Beside this should the first approach be much better performing because it's a single aggregation against a certain selection state and the second one are 3 aggregations against a certain selection state and then on top evaluated. By a larger data-set the differences should be noticeable.
in my case the two approaches are giving different results
so trying to get an explanation of why the results are different
ok it all depends on the data model and data but really I wasn't able to explain the difference
At least - if condition2 and condition3 are both TRUE they will be in the first approach considered only once and the second one considered them twice - and depending on the real data-model/set there may more dependencies.

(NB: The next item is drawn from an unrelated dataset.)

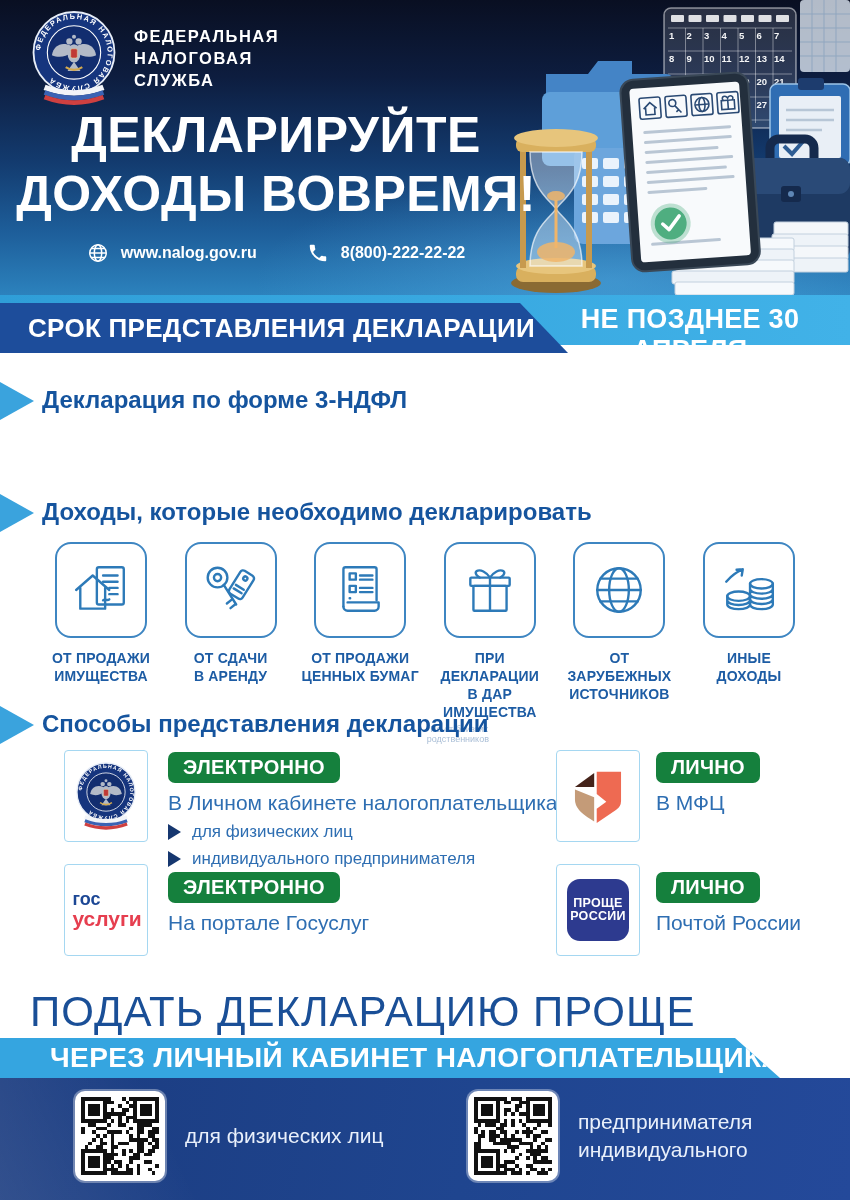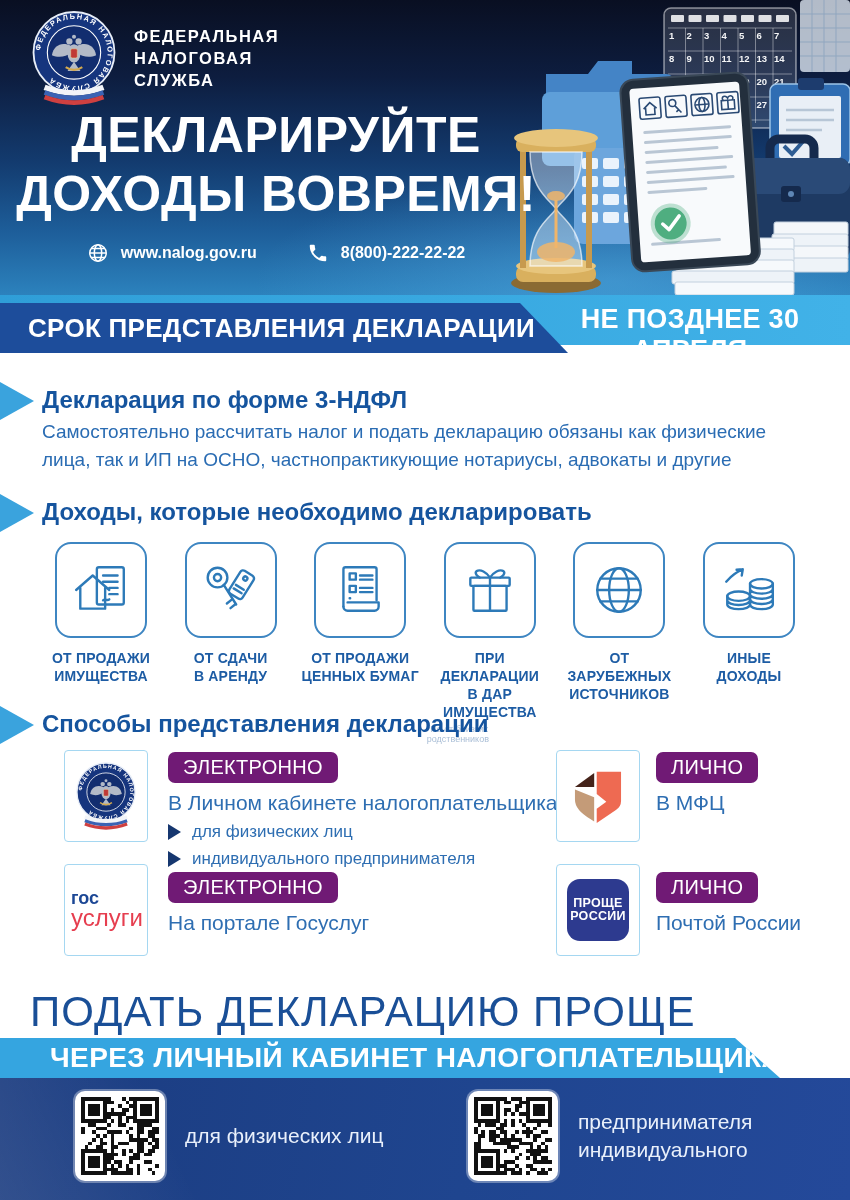"Самостоятельно рассчитать налог и подать" div.form-body { html: <div>Самостоятельно рассчитать налог и подать декларацию обязаны как физические лица, так и ИП на ОСНО, частнопрактикующие нотариусы, адвокаты и другие</div> -> none }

I think it would be helpful to reduce the data-set with some selections to a small sub-set of a few dozens rows - which return different results between both approaches and then adding more granular dimensions within the chart and/or using an extra table-box with appropriate granular dimensions to look on the relations between the field-values and which one are TRUE or FALSE.
If this manual detection is too complex it could be simplified by adding n extra expressions to the chart which didn't sum/count the fields else used to show the results of the conditions, like:
-(F1='x')
-(F2='y')
-(F3='z')
and a next step may range-sum/count these condition results. With more efforts - using exponential returns for the conditions - an unique condition-evaluation would be possible.
Hello
I adjusted the conditions and now the 2 approaches give the same result
However, with the first approach the result is not related to any dimension so whichever dimension I add to the pivot table that dimension will be null whereas with the second approach the result is distributed on any dimension I add to the table
Kindly advise why
I want to use the first approach because the second one is extremely slow
It hints for a not suitable designed data-model. The object-dimension + the fields within the conditions and aggregations seems to be not sufficient related. If this is the case it needs to be fixed there and not to be bypassed within the UI.